------ SOURCE MATERIAL ------
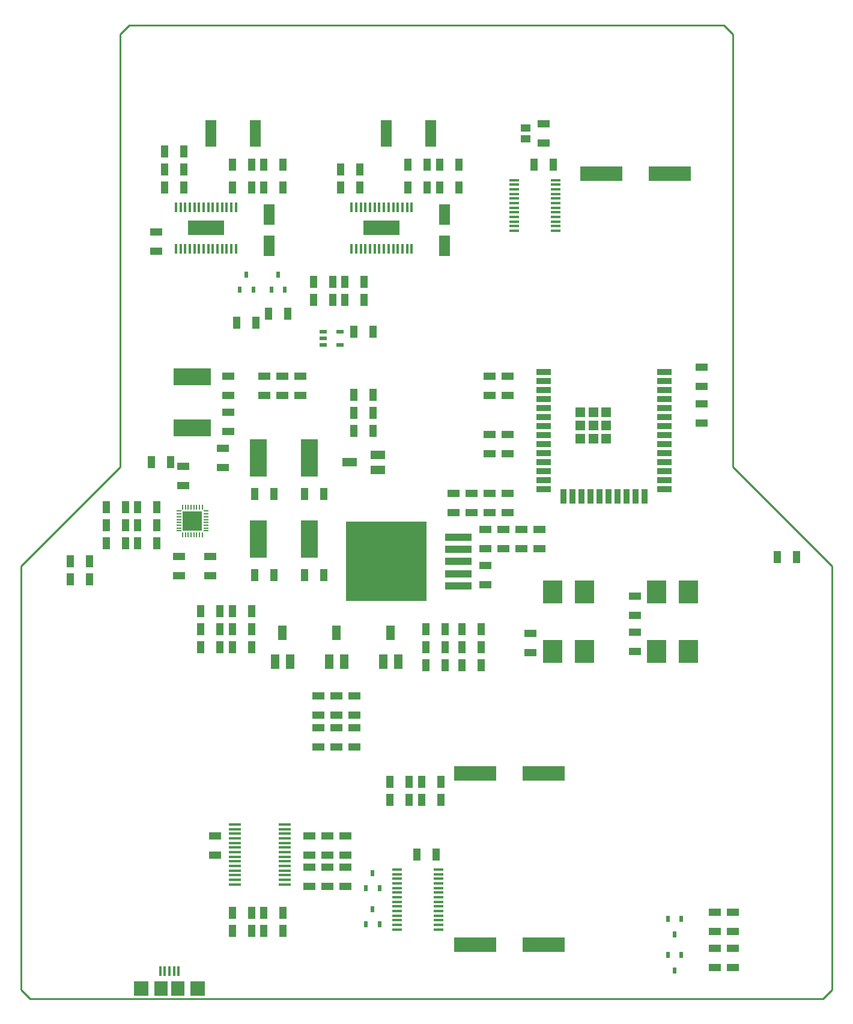
<source format=gtp>
G04*
G04 #@! TF.GenerationSoftware,Altium Limited,Altium Designer,20.0.7 (75)*
G04*
G04 Layer_Color=8421504*
%FSLAX25Y25*%
%MOIN*%
G70*
G01*
G75*
%ADD10C,0.01000*%
%ADD16C,0.00500*%
%ADD17R,0.20472X0.07874*%
%ADD18R,0.01772X0.05807*%
%ADD19R,0.04331X0.06693*%
%ADD20R,0.23622X0.07874*%
%ADD21R,0.15000X0.04000*%
%ADD22R,0.45000X0.44000*%
%ADD23R,0.06299X0.11811*%
%ADD24R,0.11024X0.12598*%
%ADD25R,0.05236X0.05236*%
%ADD26R,0.07874X0.03543*%
%ADD27R,0.03543X0.07874*%
%ADD28R,0.06693X0.04331*%
%ADD29R,0.02362X0.03347*%
%ADD30R,0.05807X0.01772*%
%ADD31R,0.05906X0.14567*%
%ADD32R,0.07874X0.05118*%
%ADD33R,0.05118X0.07874*%
%ADD34R,0.01575X0.05512*%
%ADD35R,0.07874X0.07874*%
%ADD36R,0.07480X0.07874*%
%ADD37R,0.06693X0.01772*%
%ADD38R,0.03937X0.02362*%
%ADD39R,0.21000X0.09500*%
%ADD40R,0.09500X0.21000*%
%ADD41R,0.10630X0.10630*%
G04:AMPARAMS|DCode=42|XSize=9.84mil|YSize=25.59mil|CornerRadius=0mil|HoleSize=0mil|Usage=FLASHONLY|Rotation=0.000|XOffset=0mil|YOffset=0mil|HoleType=Round|Shape=Octagon|*
%AMOCTAGOND42*
4,1,8,-0.00246,0.01280,0.00246,0.01280,0.00492,0.01034,0.00492,-0.01034,0.00246,-0.01280,-0.00246,-0.01280,-0.00492,-0.01034,-0.00492,0.01034,-0.00246,0.01280,0.0*
%
%ADD42OCTAGOND42*%

%ADD43R,0.00984X0.02559*%
%ADD44R,0.02559X0.00984*%
G04:AMPARAMS|DCode=45|XSize=9.84mil|YSize=25.59mil|CornerRadius=0mil|HoleSize=0mil|Usage=FLASHONLY|Rotation=90.000|XOffset=0mil|YOffset=0mil|HoleType=Round|Shape=Octagon|*
%AMOCTAGOND45*
4,1,8,-0.01280,-0.00246,-0.01280,0.00246,-0.01034,0.00492,0.01034,0.00492,0.01280,0.00246,0.01280,-0.00246,0.01034,-0.00492,-0.01034,-0.00492,-0.01280,-0.00246,0.0*
%
%ADD45OCTAGOND45*%

%ADD46R,0.05512X0.04331*%
D10*
X625000Y245000D02*
X625000Y10000D01*
X620000Y5000D02*
X625000Y10000D01*
X570000Y300000D02*
X625000Y245000D01*
X180000Y5000D02*
X620000D01*
X175000Y10000D02*
X180000Y5000D01*
X175000Y10000D02*
Y15000D01*
X175000D02*
X175000D01*
X175000D02*
Y245000D01*
X230000Y300000D01*
Y540000D02*
X235000Y545000D01*
X230000Y300000D02*
Y540000D01*
X570000Y300000D02*
Y540000D01*
X565000Y545000D02*
X570000Y540000D01*
X235000Y545000D02*
X565000D01*
D16*
X237252Y4791D02*
X277252D01*
D17*
X375000Y432500D02*
D03*
X277500D02*
D03*
D18*
X391634Y420933D02*
D03*
X389075D02*
D03*
X386516D02*
D03*
X383957D02*
D03*
X381398D02*
D03*
X378839D02*
D03*
X376279D02*
D03*
X373721D02*
D03*
X371161D02*
D03*
X368602D02*
D03*
X366043D02*
D03*
X363484D02*
D03*
X360925D02*
D03*
X358366D02*
D03*
Y444067D02*
D03*
X360925D02*
D03*
X363484D02*
D03*
X366043D02*
D03*
X368602D02*
D03*
X371161D02*
D03*
X373721D02*
D03*
X376279D02*
D03*
X378839D02*
D03*
X381398D02*
D03*
X383957D02*
D03*
X386516D02*
D03*
X389075D02*
D03*
X391634D02*
D03*
X294134D02*
D03*
X291575D02*
D03*
X289016D02*
D03*
X286457D02*
D03*
X283898D02*
D03*
X281339D02*
D03*
X278780D02*
D03*
X276220D02*
D03*
X273661D02*
D03*
X271102D02*
D03*
X268543D02*
D03*
X265984D02*
D03*
X263425D02*
D03*
X260866D02*
D03*
Y420933D02*
D03*
X263425D02*
D03*
X265984D02*
D03*
X268543D02*
D03*
X271102D02*
D03*
X273661D02*
D03*
X276220D02*
D03*
X278780D02*
D03*
X281339D02*
D03*
X283898D02*
D03*
X286457D02*
D03*
X289016D02*
D03*
X291575D02*
D03*
X294134D02*
D03*
D19*
X359685Y340000D02*
D03*
X370315D02*
D03*
X247185Y302500D02*
D03*
X257815D02*
D03*
X309685Y455000D02*
D03*
X320315D02*
D03*
X302815D02*
D03*
X292185D02*
D03*
X417815Y467500D02*
D03*
X407185D02*
D03*
X407815Y115374D02*
D03*
X397185D02*
D03*
X407815Y125374D02*
D03*
X397185D02*
D03*
X390315Y115374D02*
D03*
X379685D02*
D03*
X390315Y125374D02*
D03*
X379685D02*
D03*
X359685Y330000D02*
D03*
X370315D02*
D03*
X320315Y467500D02*
D03*
X309685D02*
D03*
X254685Y475000D02*
D03*
X265315D02*
D03*
X254685Y465000D02*
D03*
X265315D02*
D03*
X254685Y455000D02*
D03*
X265315D02*
D03*
X302815Y467500D02*
D03*
X292185D02*
D03*
X407185Y455000D02*
D03*
X417815D02*
D03*
X362815Y465000D02*
D03*
X352185D02*
D03*
X389685Y467500D02*
D03*
X400315D02*
D03*
Y455000D02*
D03*
X389685D02*
D03*
X359685Y320000D02*
D03*
X370315D02*
D03*
X362815Y455000D02*
D03*
X352185D02*
D03*
X470315Y467500D02*
D03*
X459685D02*
D03*
X405315Y85000D02*
D03*
X394685D02*
D03*
X594685Y250000D02*
D03*
X605315D02*
D03*
X302815Y52500D02*
D03*
X292185D02*
D03*
Y42500D02*
D03*
X302815D02*
D03*
X320315D02*
D03*
X309685D02*
D03*
X320315Y52500D02*
D03*
X309685D02*
D03*
X410315Y200000D02*
D03*
X399685D02*
D03*
X202185Y237500D02*
D03*
X212815D02*
D03*
X202185Y247500D02*
D03*
X212815D02*
D03*
X419685Y210000D02*
D03*
X430315D02*
D03*
Y190000D02*
D03*
X419685D02*
D03*
Y200000D02*
D03*
X430315D02*
D03*
X399685Y190000D02*
D03*
X410315D02*
D03*
Y210000D02*
D03*
X399685D02*
D03*
X370315Y375000D02*
D03*
X359685D02*
D03*
X305315Y380000D02*
D03*
X294685D02*
D03*
X312185Y385000D02*
D03*
X322815D02*
D03*
X337185Y392500D02*
D03*
X347815D02*
D03*
X354685D02*
D03*
X365315D02*
D03*
X354685Y402500D02*
D03*
X365315D02*
D03*
X337185D02*
D03*
X347815D02*
D03*
X239685Y277500D02*
D03*
X250315D02*
D03*
X292185Y220000D02*
D03*
X302815D02*
D03*
X292185Y210000D02*
D03*
X302815D02*
D03*
Y200000D02*
D03*
X292185D02*
D03*
X285315D02*
D03*
X274685D02*
D03*
Y210000D02*
D03*
X285315D02*
D03*
X274685Y220000D02*
D03*
X285315D02*
D03*
X232815Y267500D02*
D03*
X222185D02*
D03*
Y277500D02*
D03*
X232815D02*
D03*
Y257500D02*
D03*
X222185D02*
D03*
X239685Y267500D02*
D03*
X250315D02*
D03*
X239685Y257500D02*
D03*
X250315D02*
D03*
X304685Y285000D02*
D03*
X315315D02*
D03*
X304685Y240000D02*
D03*
X315315D02*
D03*
X332185D02*
D03*
X342815D02*
D03*
X332185Y285000D02*
D03*
X342815D02*
D03*
D20*
X535000Y462500D02*
D03*
X497000D02*
D03*
X465000Y130000D02*
D03*
X427000D02*
D03*
X465000Y35000D02*
D03*
X427000D02*
D03*
D21*
X417500Y260900D02*
D03*
Y247500D02*
D03*
Y240800D02*
D03*
Y234100D02*
D03*
Y254200D02*
D03*
D22*
X377500Y247500D02*
D03*
D23*
X410000Y422500D02*
D03*
Y439823D02*
D03*
X312500Y422500D02*
D03*
Y439823D02*
D03*
D24*
X470000Y197500D02*
D03*
Y230571D02*
D03*
X487716Y197500D02*
D03*
Y230571D02*
D03*
X527500Y197500D02*
D03*
Y230571D02*
D03*
X545217Y197500D02*
D03*
Y230571D02*
D03*
D25*
X499689Y330216D02*
D03*
X492465D02*
D03*
X485240D02*
D03*
X499689Y315767D02*
D03*
Y322991D02*
D03*
X492465Y315767D02*
D03*
Y322991D02*
D03*
X485240Y315767D02*
D03*
Y322991D02*
D03*
D26*
X531929Y352500D02*
D03*
Y347500D02*
D03*
Y342500D02*
D03*
Y337500D02*
D03*
Y332500D02*
D03*
Y327500D02*
D03*
Y322500D02*
D03*
Y317500D02*
D03*
Y312500D02*
D03*
Y307500D02*
D03*
Y302500D02*
D03*
Y297500D02*
D03*
Y292500D02*
D03*
Y287500D02*
D03*
X465000D02*
D03*
Y292500D02*
D03*
Y297500D02*
D03*
Y302500D02*
D03*
Y307500D02*
D03*
Y312500D02*
D03*
Y317500D02*
D03*
Y322500D02*
D03*
Y327500D02*
D03*
Y332500D02*
D03*
Y337500D02*
D03*
Y342500D02*
D03*
Y347500D02*
D03*
Y352500D02*
D03*
D27*
X520965Y283563D02*
D03*
X515965D02*
D03*
X510965D02*
D03*
X505965D02*
D03*
X500965D02*
D03*
X495965D02*
D03*
X490965D02*
D03*
X485965D02*
D03*
X480965D02*
D03*
X475965D02*
D03*
D28*
X435000Y339685D02*
D03*
Y350315D02*
D03*
X250000Y430315D02*
D03*
Y419685D02*
D03*
X462500Y265315D02*
D03*
Y254685D02*
D03*
X452500Y265315D02*
D03*
Y254685D02*
D03*
X442500Y265315D02*
D03*
Y254685D02*
D03*
X432500Y265315D02*
D03*
Y254685D02*
D03*
X445000Y285315D02*
D03*
Y274685D02*
D03*
X435000Y285315D02*
D03*
Y274685D02*
D03*
X425000Y285315D02*
D03*
Y274685D02*
D03*
X415000Y285315D02*
D03*
Y274685D02*
D03*
X465000Y479685D02*
D03*
Y490315D02*
D03*
X552500Y335000D02*
D03*
Y324370D02*
D03*
Y355315D02*
D03*
Y344685D02*
D03*
X560000Y52815D02*
D03*
Y42185D02*
D03*
X570000D02*
D03*
Y52815D02*
D03*
X560000Y22185D02*
D03*
Y32815D02*
D03*
X570000D02*
D03*
Y22185D02*
D03*
X445000Y339685D02*
D03*
Y350315D02*
D03*
X335000Y84685D02*
D03*
Y95315D02*
D03*
Y67185D02*
D03*
Y77815D02*
D03*
X282500Y95315D02*
D03*
Y84685D02*
D03*
X345000D02*
D03*
Y95315D02*
D03*
X355000Y84685D02*
D03*
Y95315D02*
D03*
X345000Y77815D02*
D03*
Y67185D02*
D03*
X515500Y228315D02*
D03*
Y217685D02*
D03*
X445000Y307185D02*
D03*
Y317815D02*
D03*
X435000D02*
D03*
Y307185D02*
D03*
X515500Y208315D02*
D03*
Y197685D02*
D03*
X457500Y196870D02*
D03*
Y207500D02*
D03*
X355000Y77815D02*
D03*
Y67185D02*
D03*
X432500Y245315D02*
D03*
Y234685D02*
D03*
X330000Y350315D02*
D03*
Y339685D02*
D03*
X320000D02*
D03*
Y350315D02*
D03*
X310000Y339685D02*
D03*
Y350315D02*
D03*
X360000Y155315D02*
D03*
Y144685D02*
D03*
X340000Y155315D02*
D03*
Y144685D02*
D03*
X350000Y155315D02*
D03*
Y144685D02*
D03*
Y172815D02*
D03*
Y162185D02*
D03*
X360000Y172815D02*
D03*
Y162185D02*
D03*
X340000Y172815D02*
D03*
Y162185D02*
D03*
X286999Y310315D02*
D03*
Y299685D02*
D03*
X290000Y339685D02*
D03*
Y350315D02*
D03*
Y330315D02*
D03*
Y319685D02*
D03*
X265000Y300315D02*
D03*
Y289685D02*
D03*
X280000Y239685D02*
D03*
Y250315D02*
D03*
X262500Y239685D02*
D03*
Y250315D02*
D03*
D29*
X366260Y46142D02*
D03*
X373740D02*
D03*
X370000Y54606D02*
D03*
X366260Y66142D02*
D03*
X373740D02*
D03*
X370000Y74606D02*
D03*
X313760Y398268D02*
D03*
X321240D02*
D03*
X317500Y406732D02*
D03*
X537500Y20768D02*
D03*
X533760Y29232D02*
D03*
X541240D02*
D03*
X537500Y40768D02*
D03*
X533760Y49232D02*
D03*
X541240D02*
D03*
X300000Y406732D02*
D03*
X303740Y398268D02*
D03*
X296260D02*
D03*
D30*
X406567Y76634D02*
D03*
Y74075D02*
D03*
Y71516D02*
D03*
Y68957D02*
D03*
Y66398D02*
D03*
Y63839D02*
D03*
Y61279D02*
D03*
Y58720D02*
D03*
Y56161D02*
D03*
Y53602D02*
D03*
Y51043D02*
D03*
Y48484D02*
D03*
Y45925D02*
D03*
Y43366D02*
D03*
X383433D02*
D03*
Y45925D02*
D03*
Y48484D02*
D03*
Y51043D02*
D03*
Y53602D02*
D03*
Y56161D02*
D03*
Y58720D02*
D03*
Y61279D02*
D03*
Y63839D02*
D03*
Y66398D02*
D03*
Y68957D02*
D03*
Y71516D02*
D03*
Y74075D02*
D03*
Y76634D02*
D03*
X448433Y459075D02*
D03*
Y456516D02*
D03*
Y453957D02*
D03*
Y451398D02*
D03*
Y448839D02*
D03*
Y446279D02*
D03*
Y443720D02*
D03*
Y441161D02*
D03*
Y438602D02*
D03*
Y436043D02*
D03*
Y433484D02*
D03*
Y430925D02*
D03*
X471567D02*
D03*
Y433484D02*
D03*
Y436043D02*
D03*
Y438602D02*
D03*
Y441161D02*
D03*
Y443720D02*
D03*
Y446279D02*
D03*
Y448839D02*
D03*
Y451398D02*
D03*
Y453957D02*
D03*
Y456516D02*
D03*
Y459075D02*
D03*
D31*
X304803Y485000D02*
D03*
X280197D02*
D03*
X377697D02*
D03*
X402303D02*
D03*
D32*
X357126Y302500D02*
D03*
X372874Y306634D02*
D03*
Y298366D02*
D03*
D33*
X320000Y207874D02*
D03*
X324134Y192126D02*
D03*
X315866D02*
D03*
X380000Y207874D02*
D03*
X384134Y192126D02*
D03*
X375866D02*
D03*
X350000Y207874D02*
D03*
X354134Y192126D02*
D03*
X345866D02*
D03*
D34*
X259811Y20146D02*
D03*
X262370D02*
D03*
X257252Y20146D02*
D03*
X254693Y20146D02*
D03*
X252134D02*
D03*
D35*
X241504Y10500D02*
D03*
X273000D02*
D03*
D36*
X261976D02*
D03*
X252528D02*
D03*
D37*
X293721Y101634D02*
D03*
Y99075D02*
D03*
Y96516D02*
D03*
Y93957D02*
D03*
Y91398D02*
D03*
Y88839D02*
D03*
Y86279D02*
D03*
Y83720D02*
D03*
Y81161D02*
D03*
Y78602D02*
D03*
Y76043D02*
D03*
Y73484D02*
D03*
Y70925D02*
D03*
Y68366D02*
D03*
X321280D02*
D03*
Y70925D02*
D03*
Y73484D02*
D03*
Y76043D02*
D03*
Y78602D02*
D03*
Y81161D02*
D03*
Y83720D02*
D03*
Y86279D02*
D03*
Y88839D02*
D03*
Y91398D02*
D03*
Y93957D02*
D03*
Y96516D02*
D03*
Y99075D02*
D03*
Y101634D02*
D03*
D38*
X351948Y367500D02*
D03*
Y374900D02*
D03*
X342500Y367500D02*
D03*
Y371200D02*
D03*
Y374900D02*
D03*
D39*
X270000Y350000D02*
D03*
X270055Y321664D02*
D03*
D40*
X306664Y259945D02*
D03*
X335000Y260000D02*
D03*
X306664Y304945D02*
D03*
X335000Y305000D02*
D03*
D41*
X270000Y270000D02*
D03*
D42*
X264488Y262421D02*
D03*
X275512D02*
D03*
X264488Y277579D02*
D03*
X275512D02*
D03*
D43*
X266063Y262421D02*
D03*
X267638D02*
D03*
X269213D02*
D03*
X270787D02*
D03*
X272362D02*
D03*
X273937D02*
D03*
X266063Y277579D02*
D03*
X267638D02*
D03*
X269213D02*
D03*
X270787D02*
D03*
X272362D02*
D03*
X273937D02*
D03*
D44*
X262421Y269213D02*
D03*
Y270787D02*
D03*
Y272362D02*
D03*
Y273937D02*
D03*
Y266063D02*
D03*
Y267638D02*
D03*
X277579Y269213D02*
D03*
Y270787D02*
D03*
Y272362D02*
D03*
Y273937D02*
D03*
Y266063D02*
D03*
Y267638D02*
D03*
D45*
X262421Y275512D02*
D03*
Y264488D02*
D03*
X277579Y275512D02*
D03*
Y264488D02*
D03*
D46*
X455000Y487953D02*
D03*
Y482047D02*
D03*
M02*

</source>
------
PROBLEM REQUIREMENTS :: Look over the material above and report each line holding "Shape".

RESULT FOR THIS TASK ::
G04:AMPARAMS|DCode=42|XSize=9.84mil|YSize=25.59mil|CornerRadius=0mil|HoleSize=0mil|Usage=FLASHONLY|Rotation=0.000|XOffset=0mil|YOffset=0mil|HoleType=Round|Shape=Octagon|*
G04:AMPARAMS|DCode=45|XSize=9.84mil|YSize=25.59mil|CornerRadius=0mil|HoleSize=0mil|Usage=FLASHONLY|Rotation=90.000|XOffset=0mil|YOffset=0mil|HoleType=Round|Shape=Octagon|*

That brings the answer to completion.